Place a warming device on the surgical stage, cover it with a layer of gauze, and then place an anesthetized mouse, prone, onto the gauze. Now, apply ophthalmic ointment and remove about 0.5 square centimeters of hair centrally from the back, using scissors. Then, disinfect the skin with alcohol.
By minimizing the hair removal, the wound will have natural protection. Now, make an incision in the cranial caudal direction that is about five millimeters long. Then, by bluntly dissecting the subcutaneous connective tissue, make a left lateral pouch about one centimeter deep.
Next, remove a 10-day release pellet from its dry container and place it into the bottom of the pouch in a planar position. Then, close the skin with a few sutures. Make the thread ends very short so it will be difficult for the mouse to open the sutures by gnawing.
Now, have the mice recover from the surgery alone to minimize post-operative distress and suture gnawing. Monitor the mouse until it has regained sternal recumbency. Collect urine from the mice on a daily basis in the morning within about two hours after subjective dawn.
Massage the bladder of the mouse to collect as much urine as possible in a 1.5 milliliter tube. At the same time, look for the development of ascites. Check for an increase of abdominal circumference or for overhanging flanks.
Then, weigh the mouse, the food pellets, and the drinking bottle. Later, measure proteasuria based on the proteolytic activity of urine samples, using S2251 as a chromogenic substrate. Do not use S2251 working solution if it has a strong shade of yellow.
Thaw the urine samples at room temperature and for the assay, prepare a 96-well plate that can be measured by a plate reader. For each sample, add three microliters of urine to two wells. Then, add three microliters of PBS or aprotinin solution to each well.

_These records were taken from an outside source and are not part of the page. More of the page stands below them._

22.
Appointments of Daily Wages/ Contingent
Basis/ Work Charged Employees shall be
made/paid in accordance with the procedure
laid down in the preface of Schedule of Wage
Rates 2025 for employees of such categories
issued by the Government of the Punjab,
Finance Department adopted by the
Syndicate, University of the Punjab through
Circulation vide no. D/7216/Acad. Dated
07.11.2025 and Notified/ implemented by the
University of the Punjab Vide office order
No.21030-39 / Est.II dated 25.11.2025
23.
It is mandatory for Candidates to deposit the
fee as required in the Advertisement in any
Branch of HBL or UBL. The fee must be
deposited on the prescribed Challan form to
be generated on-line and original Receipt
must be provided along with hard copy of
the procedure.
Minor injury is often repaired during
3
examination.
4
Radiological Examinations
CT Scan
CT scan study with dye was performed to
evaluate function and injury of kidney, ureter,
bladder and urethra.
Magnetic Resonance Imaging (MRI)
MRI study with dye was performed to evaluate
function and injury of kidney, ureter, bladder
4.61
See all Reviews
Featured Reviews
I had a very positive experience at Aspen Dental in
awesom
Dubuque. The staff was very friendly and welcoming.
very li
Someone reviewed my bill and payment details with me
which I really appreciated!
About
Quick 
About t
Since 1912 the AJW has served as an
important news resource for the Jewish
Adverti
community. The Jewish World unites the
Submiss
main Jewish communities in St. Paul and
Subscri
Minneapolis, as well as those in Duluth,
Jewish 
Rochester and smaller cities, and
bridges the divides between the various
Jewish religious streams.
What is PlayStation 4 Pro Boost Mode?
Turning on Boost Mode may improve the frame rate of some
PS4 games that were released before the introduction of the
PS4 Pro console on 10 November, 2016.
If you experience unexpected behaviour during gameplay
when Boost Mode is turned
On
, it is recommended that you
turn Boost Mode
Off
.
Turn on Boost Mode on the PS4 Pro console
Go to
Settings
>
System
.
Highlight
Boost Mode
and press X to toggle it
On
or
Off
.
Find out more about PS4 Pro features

Then, add 50 microliters of substrate working solution to each well. After all the samples have been set up, cover the plate with a plate sealer and incubate the plate at 37 degrees Celsius for an hour. Then, measure the optical density of each well at 450 nanometers using a microplate reader.
After injecting mice with doxorubicin, food and fluid intake dropped over the first three days due to a general toxic effect of doxorubicin, but recovered thereafter. By five days after injection, the mice started showing signs of marked proteinuria, followed by a massive decline of urinary sodium excretion despite adequate food intake. Three days after the doxorubicin injection, a mouse was implanted with an aprotinin-containing pellet and another was implanted with a placebo pellet.
In these mice, sodium retention and body weight gain were only experienced by the placebo-treated mouse. Next, the effect of aprotinin on urinary serine protease activity was measured with a chromogenic assay using urine samples from the implanted mice. Serine protease activity increased rapidly in the placebo-treated mice, paralleling the onset of proteinuria, whereas urinary serine protease activity were completely inhibited in the aprotinin-treated nephrotic mice.
Once mastered, this model is useful to study the mechanisms of sodium retention in nephrotic syndrome, which center around the excretion of active serine proteases in the urine or proteasuria. This leads to activation of the epithelial sodium channel ENaC in the distal tubule by proteolysis. This model resembles human nephrotic syndrome caused by protocyte loss as observed in focal segmental glomerulosclerosis.
In the course of the model, mice develop progressive renal failure with typical consequences such as secondary hypo-parathyroidism and renal anemia, recapitulating all stages of chronic kidney disease.